The boy got up from his table and walked to the concrete benches opposite. His moss green scarf was blowing slowly in the breeze as he sat down and rolled a cigarette. Due to the wind he was having trouble lighting the end. He held his hand around the end to shelter the flame. It took two more tries before the end burned momentarily orange and began to emit smoke. He watched the two boys performing their skate tricks. Lisa watched him from behind her book.
At that moment a gust of wind came through the alleyway and the boy’s papers, which had been secured under an empty espresso cup, went dancing through the air. With leaves from the autumn trees they made their way down the alleyway. Lisa got up and ran after them, helping the boy retrieve the windswept words. She picked up a few which were stuck in the bicycle wheels parked a few metres away and one that was caught on a green lamppost. The boy had run further, almost to La Trobe Street. She met him back at his table.
“I think I deserve a dedication now,” said Lisa placing the pages under the still full brown water bottle.
“I believe you do,” he replied, “What’s your name?”
“Lisa,” said Lisa.
The boy took one of the empty pages and wrote, For Lisa, in big curly writing.

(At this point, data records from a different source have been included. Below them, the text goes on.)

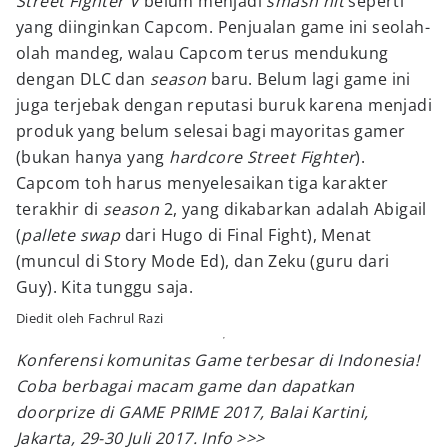
Street Fighter V
belum menjadi
smash hit
seperti
yang diinginkan Capcom. Penjualan game ini seolah-
olah mandeg, walau Capcom terus mendukung
dengan DLC dan
season
baru. Belum lagi game ini
juga terjebak dengan reputasi buruk karena menjadi
produk yang belum selesai bagi mayoritas gamer
(bukan hanya yang
hardcore Street Fighter
).
Capcom toh harus menyelesaikan tiga karakter
terakhir di
season
2, yang dikabarkan adalah Abigail
(
pallete swap
dari Hugo di Final Fight), Menat
(muncul di Story Mode Ed), dan Zeku (guru dari
Guy). Kita tunggu saja.
Diedit oleh Fachrul Razi
Konferensi komunitas Game terbesar di Indonesia!
Coba berbagai macam game dan dapatkan
doorprize di GAME PRIME 2017, Balai Kartini,
Jakarta, 29-30 Juli 2017. Info >>>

She smiled, “I’ll be remembered forever now.”
“If it’s ever published,” he said placing the dedication page under the brown glass bottle.
“Let’s hope it is,” she said and walked over to her table again.

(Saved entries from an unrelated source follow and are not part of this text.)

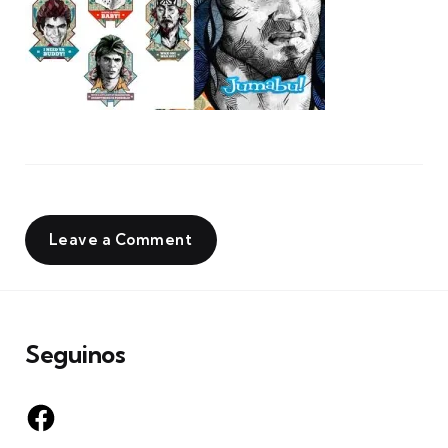
Leave a Comment
Seguinos
Facebook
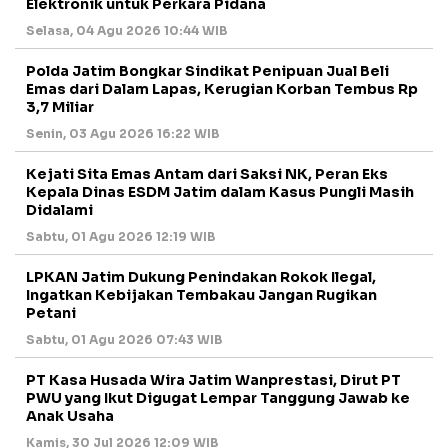
Elektronik untuk Perkara Pidana
Selasa, 04 Agu 2026 10:44 WIB
Polda Jatim Bongkar Sindikat Penipuan Jual Beli
Emas dari Dalam Lapas, Kerugian Korban Tembus Rp
3,7 Miliar
Senin, 03 Agu 2026 16:22 WIB
Kejati Sita Emas Antam dari Saksi NK, Peran Eks
Kepala Dinas ESDM Jatim dalam Kasus Pungli Masih
Didalami
Sabtu, 01 Agu 2026 12:19 WIB
LPKAN Jatim Dukung Penindakan Rokok Ilegal,
Ingatkan Kebijakan Tembakau Jangan Rugikan
Petani
Sabtu, 01 Agu 2026 07:43 WIB
PT Kasa Husada Wira Jatim Wanprestasi, Dirut PT
PWU yang Ikut Digugat Lempar Tanggung Jawab ke
Anak Usaha
Kamis, 30 Jul 2026 12:09 WIB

Lisa settled into her seat again, not wanting to seem to eager. She opened the book back to the first page and started to read, now for the third time. But this time she continued and kept her eyes locked to the words on the page, taking in the rawness of Flanagan’s style. She tried to imagine the Australian accent saying the words.
When she next looked up the boy had left. His table was empty but for an empty espresso cup and when Lisa looked up and down Mills Street she could not see him. She was disappointed. She took another sip of her coffee which had now gone cold. She wished she’d given him her number or something. The empty page with her name would have been the perfect opportunity!

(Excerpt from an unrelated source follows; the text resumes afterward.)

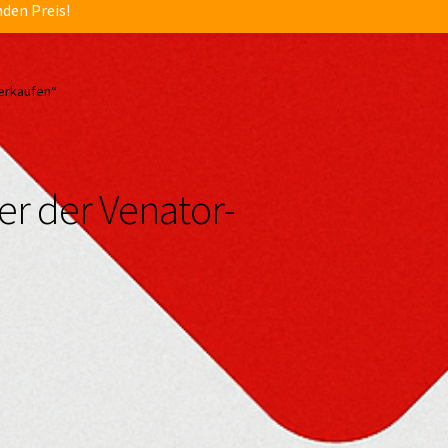
nden Preis!
verkaufen“
er der Venator-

She closed The Narrow Road to the Deep North and picked up her phone. She opened Instagram and saw that her photo had received 78 likes, not bad. She looked at other photos that had been taken at Operator 25. In the TOP POSTS were beautifully crafted photos of coffees and flower encrusted breakfast options. She liked several of them. She scrolled down to the MOST RECENT photos and just before her photo she noticed a photo with scribbled paper and three espresso cups in the corner. Lisa clicked on the photo, Can’t write without fuel. She clicked on the name @NotThatTom. The profile picture was definitely the boy; he was straight-on, blowing smoke into the lens. She scrolled through his feed. Photo after photo of scribbles, books, coffee, writing, wine, quotes and cigarettes. He had just over 5000 followers. Lisa clicked Follow. She went back to his latest post and commented, Buy me a drink sometime for saving these pages @NotThatTom?